アカウントをお持ちでない場合は「サインアップ」から無料のアカウントを作成してください。
「ファイルアップロード」工程
「ファイルアップロード」工程では、登録されたファイルが作成されたフォルダにアップロードされます。
項目名 | 必須 | 説明 |
C1: OAuth2 設定 | ○ | Boxへの接続に使用する OAuth2 設定を指定します。指定する OAuth2 設定ではあらかじめトークンを取得しておく必要があります(「Box と Questetra の連携設定」を参照)。 |
C2: アップロードするファイルが保存されているファイル型データ項目 | ○ | アップロードするファイルの入ったデータ項目「共有ファイル」を指定します。 |
C3: ファイルをアップロードするフォルダの ID (指定がない場合は、ルートフォルダ) | – | アップロードしたファイルを保存するフォルダの ID を指定します。「参照を挿入する…」から「共有するフォルダの ID」を選択すると#{#q_folder_id} が挿入されます。 |
C4: ファイル ID を保存する文字型データ項目 | – | アップロードしたファイルの ID の保存先となるデータ項目を指定します。今回は使用しません。 |
C5: ファイル URL を保存する文字型データ項目 | – | アップロードしたファイルの URL の保存先となるデータ項目を指定します。
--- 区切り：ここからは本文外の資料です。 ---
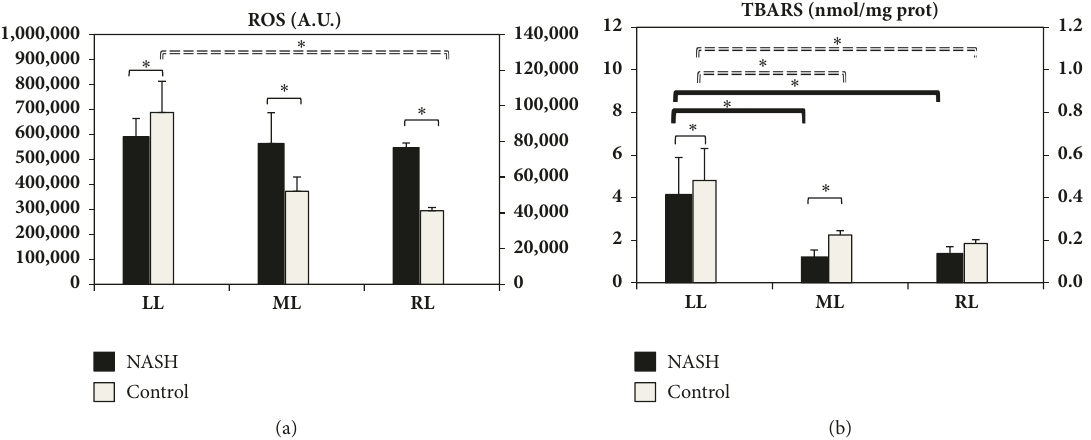
Figure 6: Hepatic levels of ROS (a) and TBARS (b) obtained from LL, ML, and RL in NASH and control rats. Data are shown as mean values ± SE. ∗ p < 0.05.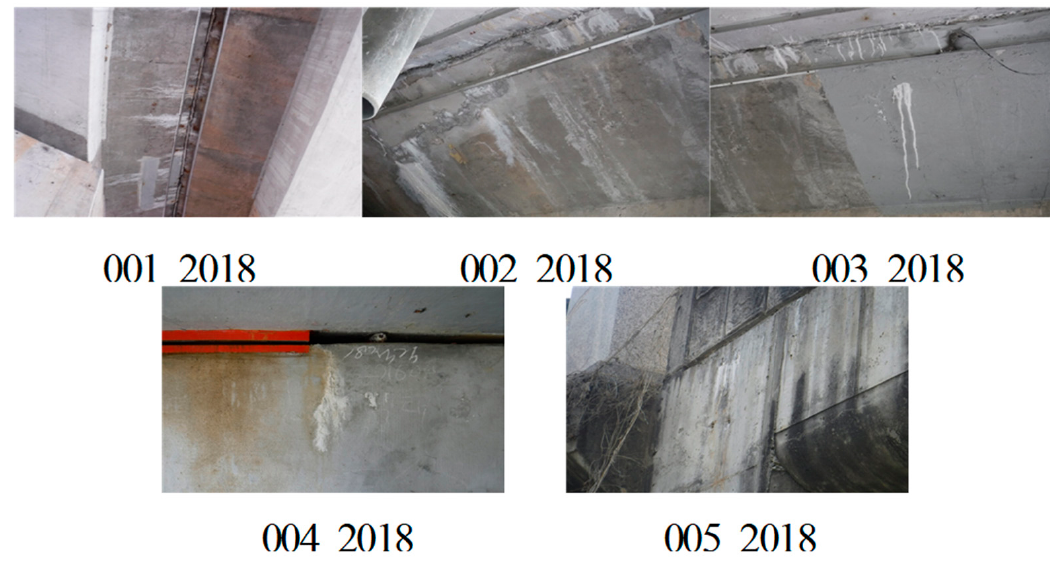
Figure 8. Real bridge image set.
今回は使用しません。 |
「フォルダ共有リンク作成」工程
ファイルのアップロードが完了したら、「フォルダ共有リンク作成」工程に進みます。ここで、「作成したフォルダの ID」への共有リンクが作成されます。
項目名 | 必須 | 説明 |
C1: OAuth2 設定 | ○ | Boxへの接続に使用する OAuth2 設定を指定します。指定する OAuth2 設定ではあらかじめトークンを取得しておく必要があります(「Box と Questetra の連携設定」を参照)。 |
C2: 共有するフォルダ ID | ○ | 共有するフォルダの ID を指定します。「参照を挿入する…」から「共有するフォルダの ID」を選択すると#{#q_folder_id} が挿入されます |
C3: リンクの有効期限が格納されている日時型データ項目 | – | 共有リンクの有効期限を日付型データ項目で指定します。今回は使用しません。 |
C4: リンクのパスワードが格納されている文字型データ項目 | – | 共有リンクのパスワードを文字型データ項目で指定します。今回は使用しません。 |
C5: 共有リンクを保存する文字型データ項目* | – | 作成した共有リンクの保存先となるデータ項目を指定します。今回は、「共有リンク URL」を指定します。 |
「URL 告知」イベント
共有設定が完了したらメッセージ送信中間イベントである「URL 告知」工程に進みます。ここで、「共有リンク URL」に入っている URL が先方に伝えられます。
項目名 | 説明 |
送信元 | 受信メールの FROM に表示される文字列です。空白の場合、Questetra BPM Suite が表示されます。 |
To | 共有先のメールアドレスを指定します。「参照を挿入する…」から「共有先アドレス」を選択すると #{#q_address} が挿入されます。 |
Cc Bcc | 必要に応じてアドレスを設定してください。 |
本文 | 「参照を挿入する…」を利用して(#{#q_email_body}) と指定します。さらにフォルダの削除日を表示する式を利用して #{#dateFormatter.format("yyyy-MM-dd", #now.addDays(3))} に削除されます。 と指定します |
「タイマー」イベント
メールが送信されれば、タイマー中間イベントに進みます。
項目名 | 説明 |
データで指定された日時 | 次に進む日時をデータ項目で指定します。今回は使いません。 |
式で指定された日時 | 次に進む日時を式で指定します。今回はこちらを選び、式は「#now.addDays(3)」とします。 |
これで、プロセスを開始してから3日後まで待機させられます。告知メール内に注記するなどして、先方にはこの間にファイルを受け取ってもらいましょう。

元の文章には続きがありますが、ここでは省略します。